What could a high-technology company with its headquarters in Tralee, Co Kerry, offer the US Central Intelligence Agency? The answer is high-quality images and the company providing them is Stockbyte. It is one of a cluster of businesses that have come together under the Kerrysoft umbrella, a concept conceived by Shannon Development and the Institute of Technology, Tralee (ITT) in conjunction with Kerry-based technology companies.
Kerrysoft's mission is to support the information technology revolution in Kerry and to show the world that IT innovation in the county is flourishing.
In a former incarnation, Stockbyte managing director Jerry Kennelly was a freelance newspaper photographer, working also with the family-run newspaper, Kerry's Eye.
In 1982, he began to see the possibilities for digital photographic images and four years ago Stockbyte was formed as a dot.com company, offering images on CD or the Internet which are now being used throughout the world.
The company offers some 16,000 images on its CDs, but the images can also be downloaded for a once-off payment via the Internet.
The images cover just about any subject you can think of and are used by organisations such as Saatchi & Saatchi, Kodak, Yellow Pages, Newsweek, the Washington Post, American Express and, as already mentioned, the CIA.

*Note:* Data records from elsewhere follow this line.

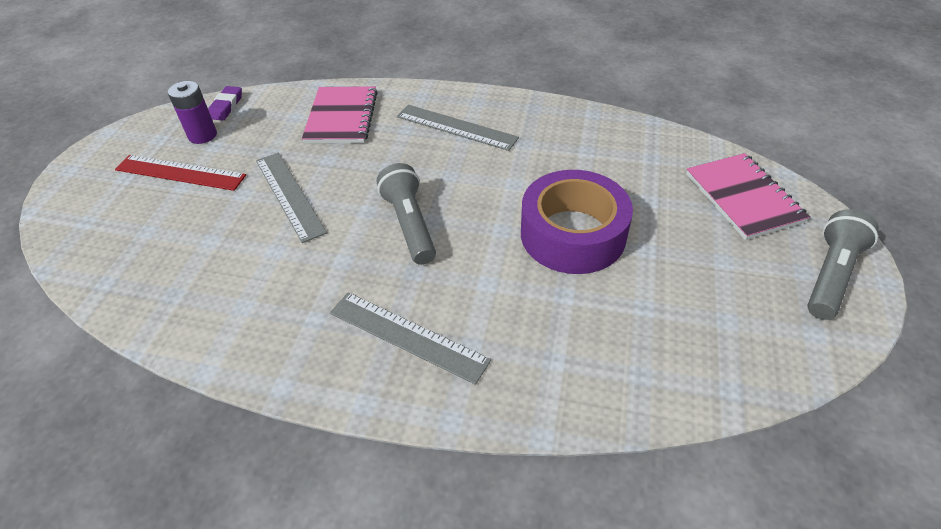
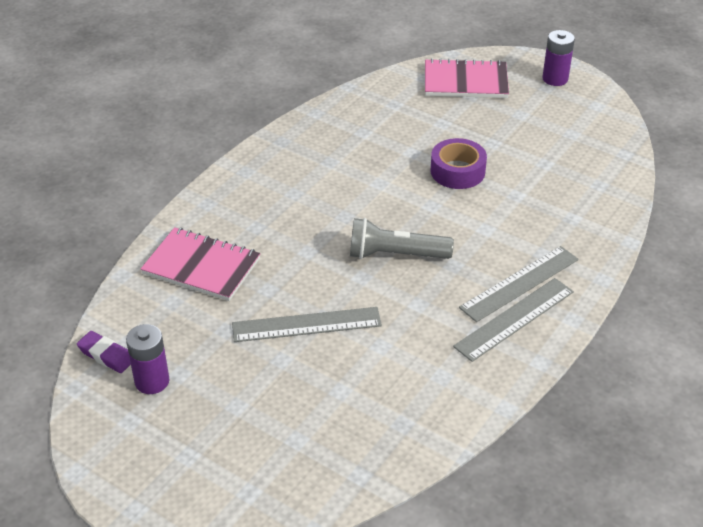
camera: 70 degrees left, 5 degrees down
(180, 172) = (212, 406): red ruler -> none
(456, 127) = (277, 194): grey ruler -> grey ruler (514, 319)
(573, 234) = (457, 171): purple tape -> purple tape, size x0.62
(831, 275) = (555, 79): grey flashlight -> purple battery

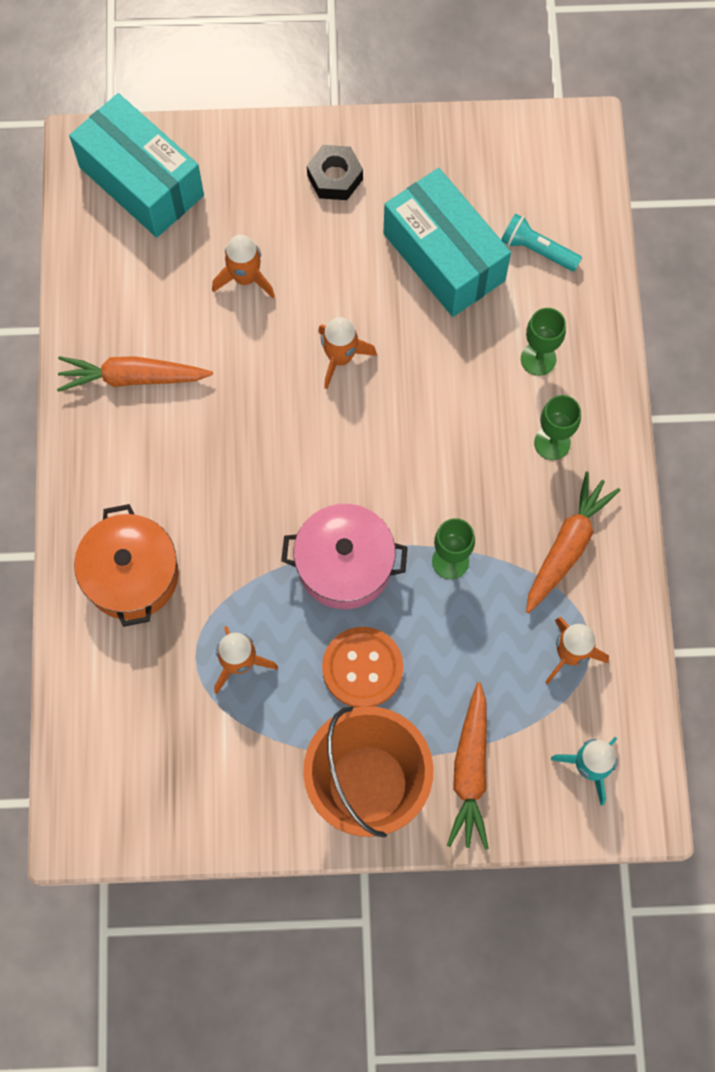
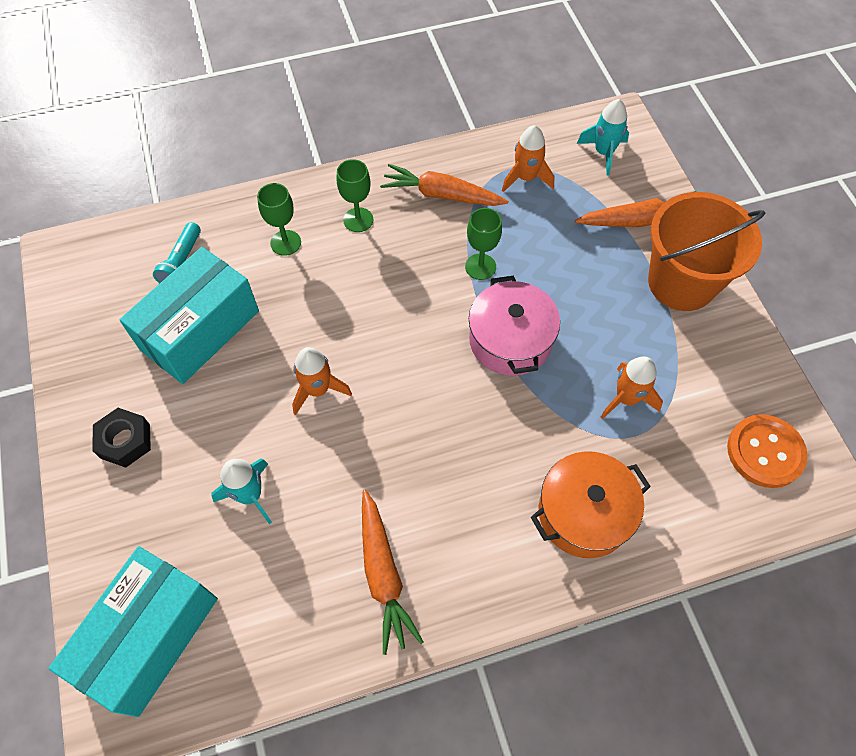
camera: 105 degrees left, 10 degrees down
(245, 278) = (250, 495): orange rocket -> turquoise rocket
(362, 668) = (592, 307): orange button -> orange button (765, 452)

Allowing for client confidentiality, surely it was fair to ask what the CIA wanted the images for.
"I don't know," said Mr Kennelly, "They don't tell me. I never deal with a person, just a number. They pay on time, though."
If, for instance, you are preparing a brochure or an advertising campaign in some part of the world and you need a particular image, the chances are Stockbyte will have it.
Toll-free numbers are available in the US for customers whose queries are answered by the Stockbyte call centre in Tralee, staffed 18 hours a day by people speaking in three languages.
An urgent request from San Francisco at 6 p.m. local time for one of the 100 Stockbyte CD packages will be routed through Tralee and the CD will be with the customer at 10 a.m. the next day.
The CDs contain anything from 100 to 300 high-resolution images and are a compilation of the company's on-location photography around the world.
Today a team of Stockbyte photographers will leave for Miami, Florida, for a month-long shoot in America which will result in 1,000 business and lifestyle images. They will form part of the company's fourth international catalogue which will be distributed worldwide next February and will also be available on the Internet and CD.
With 35 employees, Stockbyte has become the fifth largest player in the world in the highly specialised non-royalty market. Once the CD or Internet image is purchased, it becomes the property of the owner.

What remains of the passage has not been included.